Malnutrition is a major public health concern in Pakistan. The country has the world’s third highest rate of stunting in children under the age of five and one in three of the country’s children are underweight.
The K43 grant from the Fogarty International Center, the global health research arm of America’s National Institutes of Health (NIH), will enable Dr Iqbal to pursue a three-year study into how an individual’s microbiome – the collection of bacteria in the gut - can influence normal or abnormal growth during childhood. The award will see Dr Iqbal work with Washington University’s Professor Jeffrey Gordon, who is renowned for his innovations in microbiome and under-nutrition research.
Dr Najeeha Iqbal, who holds a joint appointment in the departments of paediatrics and child health, and biological & biomedical sciences, has worked under the mentorship of Dr Asad Ali, an associate professor in paediatrics and child health at AKU, on studies under the SEEM (Study of Environmental Enteropathy and Malnutrition in Pakistan) grant funded by the Bill and Melinda Gates Foundation.
Research studies at AKU have already generated insights about how malnourished children have a different set of bacteria in their stomach that can cause EED (environmental enteric dysfunction) – a syndrome that compromises growth potential and immunity against illness.
By assessing over 3,000 samples from malnourished children in Pakistan, AKU researchers will create a profile of an ‘unhealthy’ microbiome. The award will see this data be analysed against the gut profile of healthy children in the developing world in collaboration with researchers at Washington University.
“EED is one of the leading causes of malnutrition and stunting in Pakistan.
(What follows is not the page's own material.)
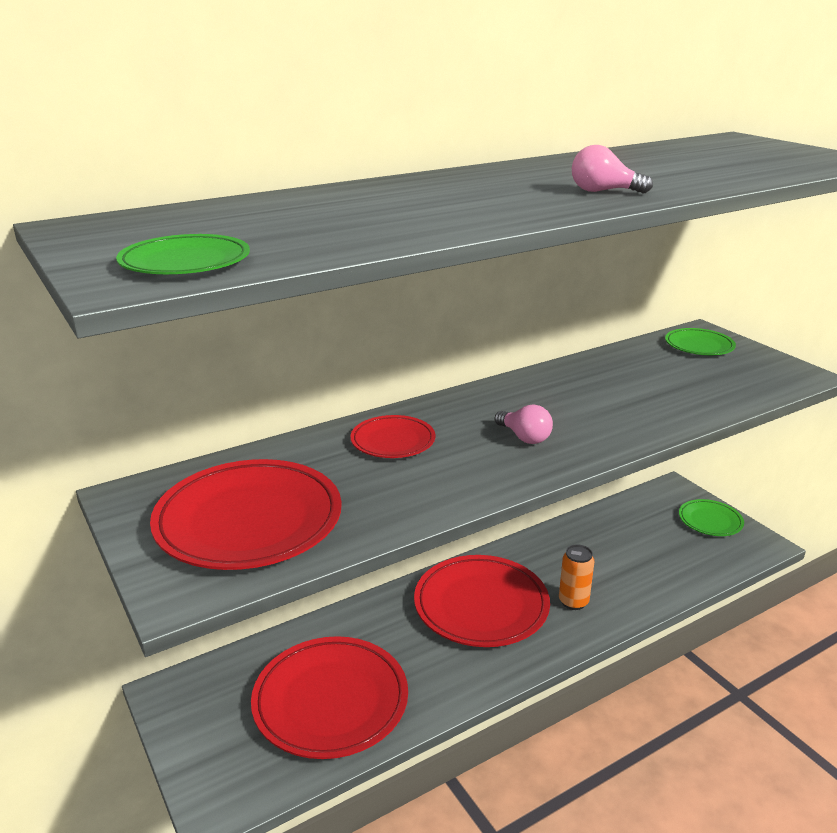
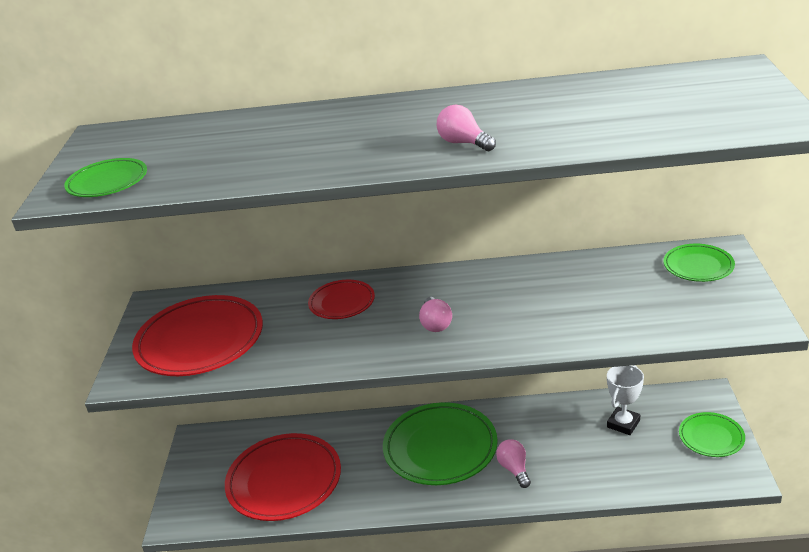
camera: 35 degrees right, 5 degrees up
red plate [414,555,550,647] -> green plate [383,402,498,485]
orange can [559,544,594,610] -> pink light bulb [496,439,531,488]
none -> white trophy [607,365,644,435]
This award will enable me to work with researchers at Washington University’s laboratory to identify the group of bacteria responsible for growth faltering in children and to explore microbiota-based interventions that can stop the disease in its tracks,” Dr Iqbal stated.
Research under the award corresponds with special targets under goal 2 of the global Sustainable Development Goals: end hunger, achieve food security and improved nutrition, and promote sustainable agriculture. Targets under goal 2.1 call for special efforts to end all forms of malnutrition and stunting in children under the age of five by 2030.
Dr Iqbal is one of twelve recipients of the
2017 Emerging Global Leaders Award which will provide US$ 5 million in funding to research scientists working in low and middle income countries.